(Problem):
From the line containing "import asyncio" down to the line containing "SRM 供应商关系管理（Supplier Relationship Management）" in the records below, reproduce every line exactly, ends included, and omit all others.

[[ Input open ]]

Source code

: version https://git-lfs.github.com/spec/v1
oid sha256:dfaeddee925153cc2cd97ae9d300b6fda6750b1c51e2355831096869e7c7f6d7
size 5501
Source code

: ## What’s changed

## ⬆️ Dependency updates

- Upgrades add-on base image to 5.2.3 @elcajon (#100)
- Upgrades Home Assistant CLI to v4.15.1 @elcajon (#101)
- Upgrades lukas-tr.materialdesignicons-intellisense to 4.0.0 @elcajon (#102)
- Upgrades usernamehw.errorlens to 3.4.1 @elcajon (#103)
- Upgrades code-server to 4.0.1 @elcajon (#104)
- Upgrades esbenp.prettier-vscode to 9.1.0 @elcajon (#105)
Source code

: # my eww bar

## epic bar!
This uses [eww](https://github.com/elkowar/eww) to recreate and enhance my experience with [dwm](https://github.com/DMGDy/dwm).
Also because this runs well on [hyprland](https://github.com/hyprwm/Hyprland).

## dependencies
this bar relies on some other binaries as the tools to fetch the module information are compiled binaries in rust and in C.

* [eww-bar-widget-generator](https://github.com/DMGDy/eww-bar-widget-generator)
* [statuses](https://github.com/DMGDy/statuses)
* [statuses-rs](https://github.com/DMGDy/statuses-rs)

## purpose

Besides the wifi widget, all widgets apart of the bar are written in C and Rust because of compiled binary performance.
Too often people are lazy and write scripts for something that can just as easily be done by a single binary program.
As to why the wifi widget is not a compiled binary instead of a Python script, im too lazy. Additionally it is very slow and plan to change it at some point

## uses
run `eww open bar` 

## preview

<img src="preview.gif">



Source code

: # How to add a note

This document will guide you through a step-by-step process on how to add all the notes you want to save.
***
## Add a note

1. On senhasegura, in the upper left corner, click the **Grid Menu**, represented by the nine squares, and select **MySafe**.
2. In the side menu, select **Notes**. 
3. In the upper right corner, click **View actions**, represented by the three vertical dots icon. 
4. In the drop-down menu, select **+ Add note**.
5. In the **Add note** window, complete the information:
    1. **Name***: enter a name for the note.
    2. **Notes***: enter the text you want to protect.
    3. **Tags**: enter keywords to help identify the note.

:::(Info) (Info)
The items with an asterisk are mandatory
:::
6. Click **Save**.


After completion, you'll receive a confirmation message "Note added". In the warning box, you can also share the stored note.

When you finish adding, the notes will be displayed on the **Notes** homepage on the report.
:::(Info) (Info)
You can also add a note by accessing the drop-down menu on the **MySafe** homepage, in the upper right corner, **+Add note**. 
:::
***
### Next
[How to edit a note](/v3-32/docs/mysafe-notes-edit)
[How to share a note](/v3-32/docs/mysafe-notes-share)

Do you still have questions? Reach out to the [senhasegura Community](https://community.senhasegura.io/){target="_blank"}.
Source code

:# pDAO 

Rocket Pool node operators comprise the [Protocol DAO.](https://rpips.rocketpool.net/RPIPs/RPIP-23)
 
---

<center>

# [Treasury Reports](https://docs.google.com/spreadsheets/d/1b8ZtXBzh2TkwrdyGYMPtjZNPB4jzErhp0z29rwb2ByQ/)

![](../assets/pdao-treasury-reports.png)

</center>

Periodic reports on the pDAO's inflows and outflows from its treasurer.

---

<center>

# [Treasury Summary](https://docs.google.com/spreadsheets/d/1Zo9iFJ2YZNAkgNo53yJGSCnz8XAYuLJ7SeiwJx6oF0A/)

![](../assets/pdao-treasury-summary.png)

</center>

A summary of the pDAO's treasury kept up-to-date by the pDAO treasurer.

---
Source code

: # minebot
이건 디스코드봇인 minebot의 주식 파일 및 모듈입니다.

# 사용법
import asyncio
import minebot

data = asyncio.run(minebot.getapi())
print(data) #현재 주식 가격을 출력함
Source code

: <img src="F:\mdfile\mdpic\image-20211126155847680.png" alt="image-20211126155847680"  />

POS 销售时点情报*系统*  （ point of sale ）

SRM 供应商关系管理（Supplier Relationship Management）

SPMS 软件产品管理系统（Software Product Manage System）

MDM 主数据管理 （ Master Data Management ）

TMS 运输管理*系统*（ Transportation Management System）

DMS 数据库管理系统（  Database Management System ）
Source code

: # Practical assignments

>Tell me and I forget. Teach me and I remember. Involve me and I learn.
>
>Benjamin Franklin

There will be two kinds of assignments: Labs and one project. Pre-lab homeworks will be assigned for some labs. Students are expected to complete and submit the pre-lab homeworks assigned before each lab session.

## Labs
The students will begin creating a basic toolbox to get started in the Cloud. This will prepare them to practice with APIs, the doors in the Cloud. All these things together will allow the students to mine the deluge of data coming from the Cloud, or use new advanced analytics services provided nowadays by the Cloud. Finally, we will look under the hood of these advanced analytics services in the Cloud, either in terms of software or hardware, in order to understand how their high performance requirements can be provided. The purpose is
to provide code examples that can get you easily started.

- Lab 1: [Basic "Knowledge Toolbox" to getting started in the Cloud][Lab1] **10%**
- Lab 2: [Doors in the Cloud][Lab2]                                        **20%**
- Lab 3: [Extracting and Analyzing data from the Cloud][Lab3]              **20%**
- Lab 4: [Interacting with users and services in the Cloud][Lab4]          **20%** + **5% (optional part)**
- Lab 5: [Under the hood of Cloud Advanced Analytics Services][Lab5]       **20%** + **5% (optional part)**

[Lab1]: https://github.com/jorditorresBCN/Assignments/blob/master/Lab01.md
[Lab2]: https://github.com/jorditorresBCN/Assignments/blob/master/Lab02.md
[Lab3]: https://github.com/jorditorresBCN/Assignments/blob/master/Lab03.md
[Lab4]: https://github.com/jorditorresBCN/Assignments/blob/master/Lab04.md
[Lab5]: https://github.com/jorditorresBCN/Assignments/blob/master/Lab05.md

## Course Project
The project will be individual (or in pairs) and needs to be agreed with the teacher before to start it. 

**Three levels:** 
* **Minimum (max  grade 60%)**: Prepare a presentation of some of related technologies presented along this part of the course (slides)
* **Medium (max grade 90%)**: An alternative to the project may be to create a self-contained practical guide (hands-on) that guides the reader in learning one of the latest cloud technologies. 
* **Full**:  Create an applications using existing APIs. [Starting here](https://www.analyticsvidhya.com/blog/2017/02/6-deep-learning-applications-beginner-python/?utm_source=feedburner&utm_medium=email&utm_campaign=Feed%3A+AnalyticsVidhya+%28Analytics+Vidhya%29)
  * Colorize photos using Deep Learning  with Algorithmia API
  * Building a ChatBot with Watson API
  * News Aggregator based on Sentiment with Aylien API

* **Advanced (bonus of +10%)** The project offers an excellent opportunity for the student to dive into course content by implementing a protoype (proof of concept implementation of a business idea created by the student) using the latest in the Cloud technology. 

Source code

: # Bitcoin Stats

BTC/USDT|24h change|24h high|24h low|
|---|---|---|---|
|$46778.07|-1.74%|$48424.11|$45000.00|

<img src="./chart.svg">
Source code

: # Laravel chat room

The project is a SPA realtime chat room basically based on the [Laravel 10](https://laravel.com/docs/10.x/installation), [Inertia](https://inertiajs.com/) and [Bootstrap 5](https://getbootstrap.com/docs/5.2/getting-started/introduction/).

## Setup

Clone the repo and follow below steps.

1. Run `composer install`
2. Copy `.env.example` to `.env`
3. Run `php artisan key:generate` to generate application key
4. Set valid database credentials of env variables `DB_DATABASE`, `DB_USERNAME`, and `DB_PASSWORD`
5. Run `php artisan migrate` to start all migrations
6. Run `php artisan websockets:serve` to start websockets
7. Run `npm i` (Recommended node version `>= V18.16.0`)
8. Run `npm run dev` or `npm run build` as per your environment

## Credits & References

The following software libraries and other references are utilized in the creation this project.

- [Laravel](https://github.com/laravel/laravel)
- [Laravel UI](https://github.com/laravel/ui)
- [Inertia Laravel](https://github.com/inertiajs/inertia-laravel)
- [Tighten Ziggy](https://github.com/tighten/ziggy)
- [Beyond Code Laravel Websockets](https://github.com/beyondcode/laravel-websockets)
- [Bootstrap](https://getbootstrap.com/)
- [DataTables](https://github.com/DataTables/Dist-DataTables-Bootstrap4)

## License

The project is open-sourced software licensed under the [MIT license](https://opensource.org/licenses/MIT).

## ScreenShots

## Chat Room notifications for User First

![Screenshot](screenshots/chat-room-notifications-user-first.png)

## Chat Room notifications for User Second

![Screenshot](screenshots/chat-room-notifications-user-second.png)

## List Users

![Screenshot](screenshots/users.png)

[[ Input closed ]]

(Response):
import asyncio
import minebot

data = asyncio.run(minebot.getapi())
print(data) #현재 주식 가격을 출력함
Source code

: <img src="F:\mdfile\mdpic\image-20211126155847680.png" alt="image-20211126155847680"  />

POS 销售时点情报*系统*  （ point of sale ）

SRM 供应商关系管理（Supplier Relationship Management）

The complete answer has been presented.